Jay520 said:
1. Yes, some weeks are important. But most weeks have few new games and are pretty much the same as the weeks before it. Example, all the summer weeks. For the past 4-5 years, the summer weeks have been essentially dull. Anyone could predict what sales would be like during the summer since there's very little change. Yet week after week, the Global UP threads would get massive posts. Seems weird, doesn't it? These pointless comparisons are the backbone of VGChartz. 2. I was talking about lifetime sales. At the end of the day, their difference is going to be very tiny. So if one manages to edge over the other, it's not going to mean a thing. It's not as if developers/publishers are going to change just because the PS3 managed to outsell the 360 by 1-2 million units. It's pointless, but they are the backbone of VGChartz. 3. Again, I personally am not going to argue how it's important because it's objective. But here's something: Whoever has the bigger exclusive title obviously has more fans willing to buy a console for that exclusive. Likewise, this means when their next console releases, we can evaluate how big of an impact that exclusive will have on hardware sales. There, a good reason to be interested in comparing the two biggest exclusives on competing consoles. 4. Like above, comparing the biggest exclusives on competing consoles let's us know how big of an impact these games will have with the next generation consoles. How is that less important than what you said. 5. Gauging future success. Yup, exclusives are very important in that regard. Yes, you do gain business insight knowing GT sells better than Halo. You know that GT would likely boost lifetime sales more than Halo would with the Xbox. |
1. Basic statistics. Don't skip a week because you think you know what is going to happen....

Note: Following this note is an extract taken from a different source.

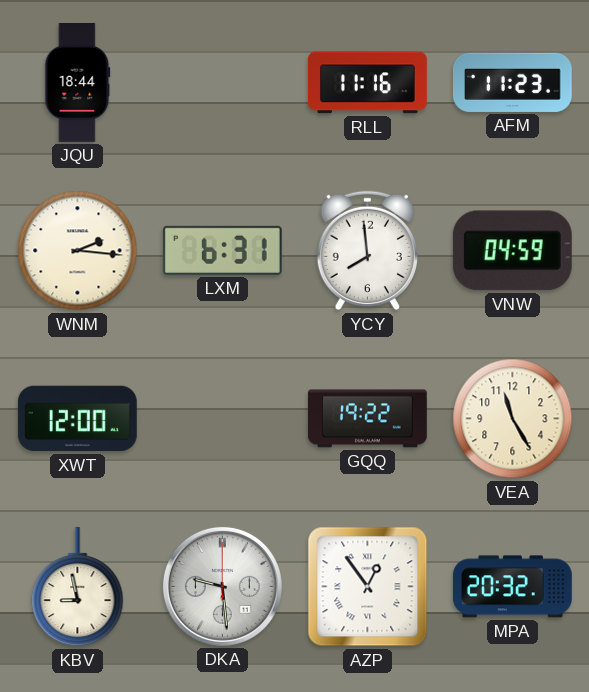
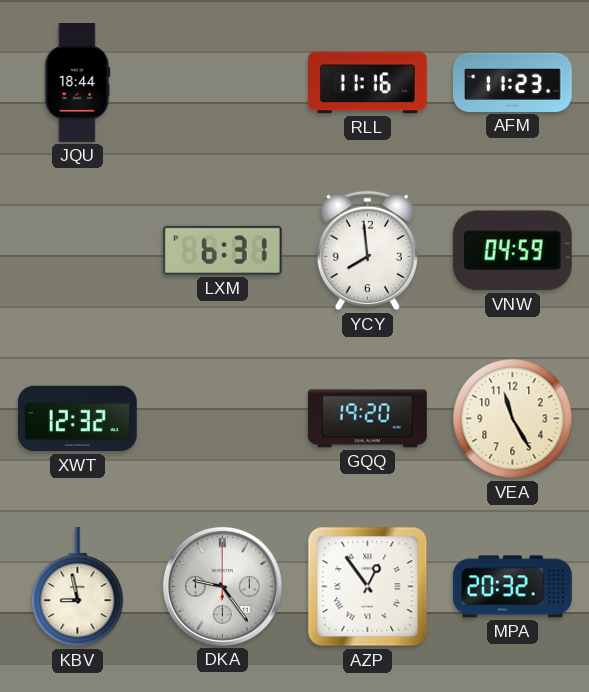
WNM: 2:16 -> none
XWT: 12:00 -> 12:32
GQQ: 19:22 -> 19:20
DKA: 9:29 -> 9:24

2. A market is a dynamic thing - lifetime sales are useful, but only part of a bigger picture. And no, you can't predict what the difference is going to be. Who would have guessed the PS3 would have sold almost the exact amount as the 360 at the end of their cycles? You act as if it's a universal law that consoles have to sell within 1-2 mill of each other - go look at the 6th gen.
3. If it is objective than explain....Also flawed logic - bigger exclusive =/= fans will buy console for that game. It may be part of the reason, it may be the soul reason, but you are jumping to a hell of a conclusion by saying "Whoever has the bigger exclusive title obviously has more fans willing to buy a console for that exclusive"

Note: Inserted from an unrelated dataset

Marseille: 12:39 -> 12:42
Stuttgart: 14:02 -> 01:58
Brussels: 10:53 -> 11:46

4. Very true, but you don't need to compare Halo to GT to see that either are currently popular franchises that will succeed with at least one sequel on the next gen consoles. You can compare Halo to other xbox games to see it's success. Pitting it against a PS3 franchise of a different genre seems like shit stirring.
5. With such a minute difference in sales? Unlikely. If we compare GT to Zelda, than you have a more valid point, but picking apart tiny differences, as I said, seems more like finding fuel for console flames.